Il Consiglio di Stato

in sede giurisdizionale (Sezione Quarta)

ha pronunciato la presente

SENTENZA

sul ricorso numero di registro generale 5595 del 2010, proposto da:

****, rappresentato e difeso dall’avv. Donato Pennetta, con domicilio eletto presso Nicola Petracca in Roma, via Ennio Quirino Visconti, 20;

contro

Comune di Mercogliano, rappresentato e difeso dall’avv. Stefano Sorvino, con domicilio eletto presso Domenico Sabia in Roma, via Fonteiana 65;

nei confronti di

****, rappresentato e difeso dall’avv. Pasquale Marotta, con domicilio eletto presso Giancarlo Caracuzzo in Roma, via di Villa Pepoli,4;

per la riforma

della sentenza del T.A.R. CAMPANIA – SEZ. STACCATA DI SALERNO: SEZIONE II n. 05904/2010, resa tra le parti, concernente ingiunzione di rimozione box mobile adibito a bagno chimico.

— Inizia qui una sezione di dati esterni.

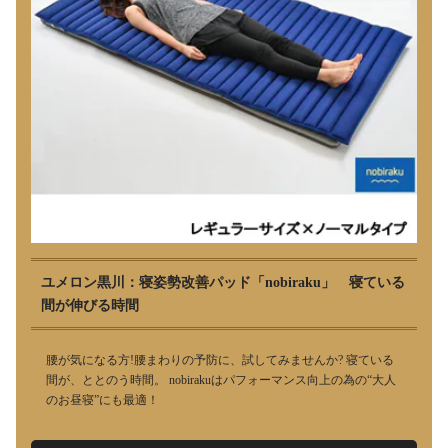
ユメロン黒川：寝姿勢改善パッド「nobiraku」 寝ている
間が伸びる時間
腰が気になる方!腰まわりの予防に、試してみませんか? 寝ている
間が、ととのう時間。 nobirakuはパフォーマンス向上の為の“大人
のお昼寝”にも最適！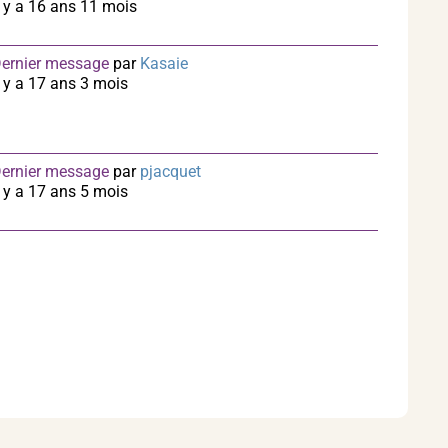
l y a 16 ans 11 mois
ernier message
par
Kasaie
l y a 17 ans 3 mois
ernier message
par
pjacquet
l y a 17 ans 5 mois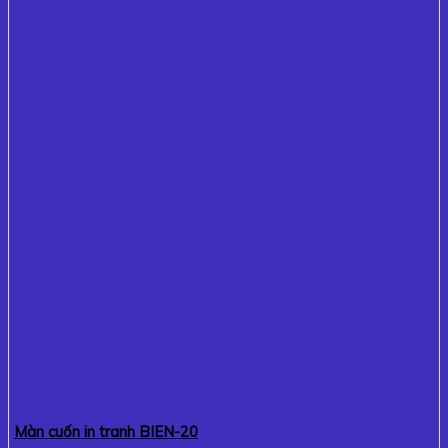
Màn cuốn in tranh BIEN-20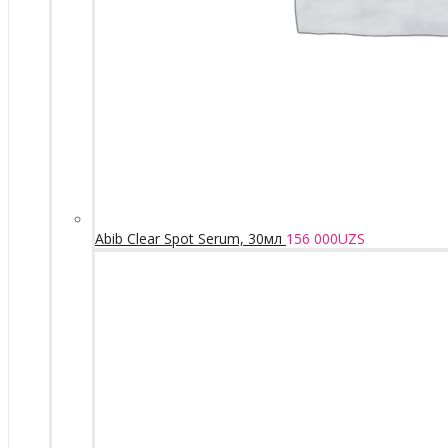
Abib Clear Spot Serum, 30мл
156 000
UZS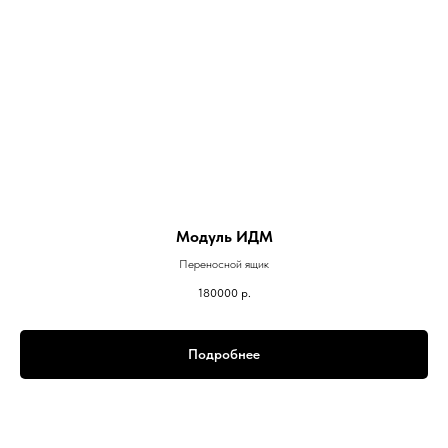
Модуль ИДМ
Переносной ящик
180000
р.
Подробнее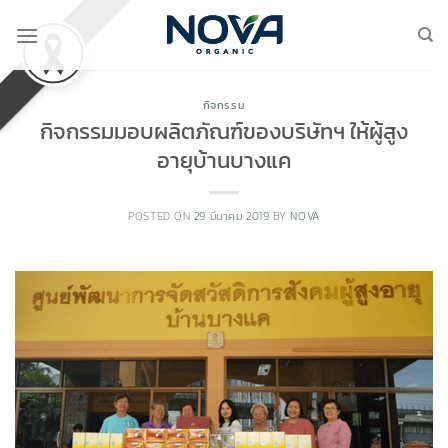
Skip
to
content
กิจกรรม
กิจกรรมมอบผลิตภัณฑ์ของบริษัทฯ ให้ผู้สูง
อายุบ้านบางแค
POSTED ON
29 มีนาคม 2019
BY
NOVA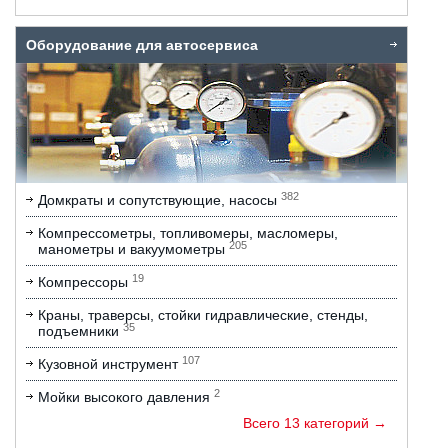
Оборудование для автосервиса
382
Домкраты и сопутствующие, насосы
Компрессометры, топливомеры, масломеры,
205
манометры и вакуумометры
19
Компрессоры
Краны, траверсы, стойки гидравлические, стенды,
35
подъемники
107
Кузовной инструмент
2
Мойки высокого давления
Всего 13 категорий →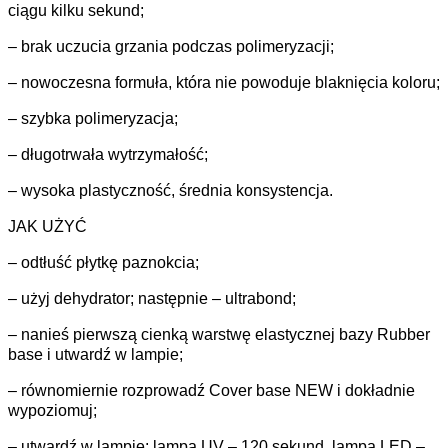
ciągu kilku sekund;
– brak uczucia grzania podczas polimeryzacji;
– nowoczesna formuła, która nie powoduje blaknięcia koloru;
– szybka polimeryzacja;
– długotrwała wytrzymałość;
– wysoka plastyczność, średnia konsystencja.
JAK UŻYĆ
– odtłuść płytkę paznokcia;
– użyj dehydrator; następnie – ultrabond;
– nanieś pierwszą cienką warstwę elastycznej bazy Rubber
base i utwardź w lampie;
– równomiernie rozprowadź Cover base NEW i dokładnie
wypoziomuj;
– utwardź w lampie: lampa UV – 120 sekund, lampa LED –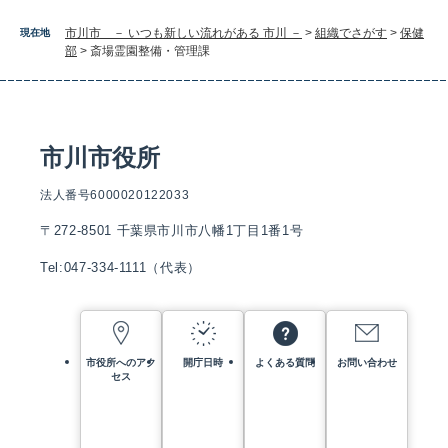
市川市 － いつも新しい流れがある 市川 －
>
組織でさがす
>
保健
現在地
部
>
斎場霊園整備・管理課
市川市役所
法人番号6000020122033
〒272-8501 千葉県市川市八幡1丁目1番1号
Tel:047-334-1111（代表）
市役所へのアク
開庁日時
よくある質問
お問い合わせ
セス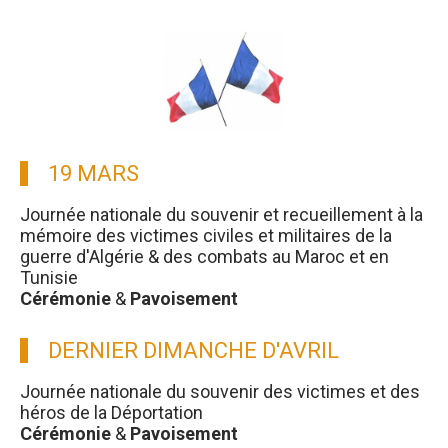
19 MARS
Journée nationale du souvenir et recueillement à la
mémoire des victimes civiles et militaires de la
guerre d'Algérie & des combats au Maroc et en
Tunisie
Cérémonie
&
Pavoisement
DERNIER DIMANCHE D'AVRIL
Journée nationale du souvenir des victimes et des
héros de la Déportation
Cérémonie
&
Pavoisement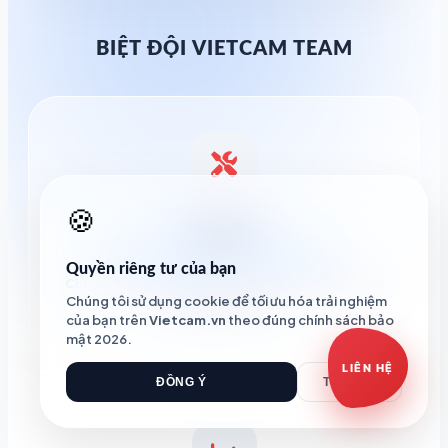
BIỆT ĐỘI VIETCAM TEAM
Báo giá Camera
Tư vấn lắp đặt
Hỗ trợ kỹ thuật
🍪
Phạm Bảo
KỸ THUẬT TRƯỞNG (TECHNICAL LEAD)
Quyền riêng tư của bạn
Chuyên gia thi công hệ thống dự án & Cấu hình giải
Chúng tôi sử dụng cookie để tối ưu hóa trải nghiệm
pháp AI phức tạp.
của bạn trên
Vietcam.vn
theo đúng chính sách bảo
mật 2026.
LIÊN HỆ
ĐỒNG Ý
TỪ CHỐI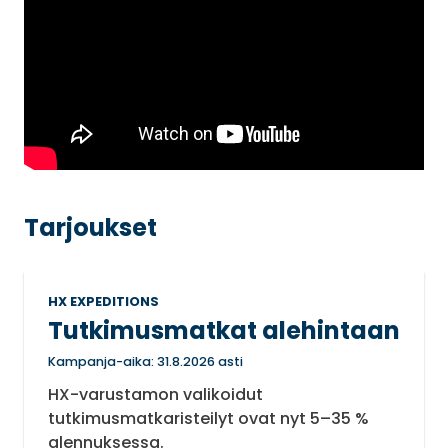
Tarjoukset
HX EXPEDITIONS
Tutkimusmatkat alehintaan
Kampanja-aika: 31.8.2026 asti
HX-varustamon valikoidut
tutkimusmatkaristeilyt ovat nyt 5–35 %
alennuksessa.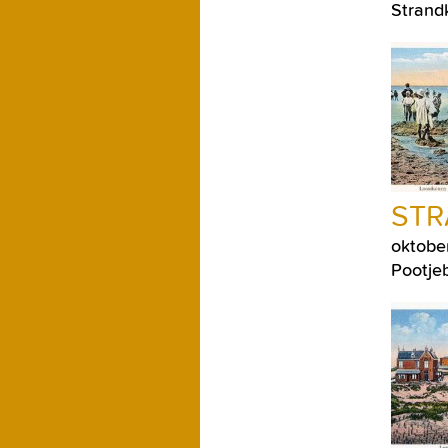
Strandk
ST
oktobe
Pootjeb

Visti il ricorso in appello e i relativi allegati;

Visti gli atti di costituzione in giudizio di Comune di Mercogliano e di ****;

Viste le memorie difensive;

Visti tutti gli atti della causa;

Relatore nell’udienza pubblica del giorno 8 maggio 2012 il Cons. Umberto Realfonzo e uditi per le parti gli avvocati Aristide De Vivo in sostituzione di Donato Pennetta e Pasquale Marotta;

Ritenuto e considerato in fatto e diritto quanto segue.

 

FATTO

Con il presente gravame l’appellante impugna la sentenza del TAR Salerno con cui:

— è stato dichiarato improcedibile il ricorso introduttivo diretto all’annullamento dell’ordine di demolizione assunto dall’amministrazione comunale di Mercogliano sul presupposto del diverso posizionamento del manufatto rispetto a quanto rappresentato nell’istanza di condono presentata in data 23.11.2004;

— sono stati respinti i motivi aggiunti relativi al rigetto della predetta istanza, ai sensi dell’art. 32 L. n. 326/03, intesa ad ottenere la sanatoria di alcuni manufatti tra cui: una roulotte adibita ad ufficio e locale di ricovero; una struttura di metallo con copertura in plastica adibita ad asciugatura autovetture, un box adibito a bagno chimico realizzati nell’ambito del proprio autolavaggio.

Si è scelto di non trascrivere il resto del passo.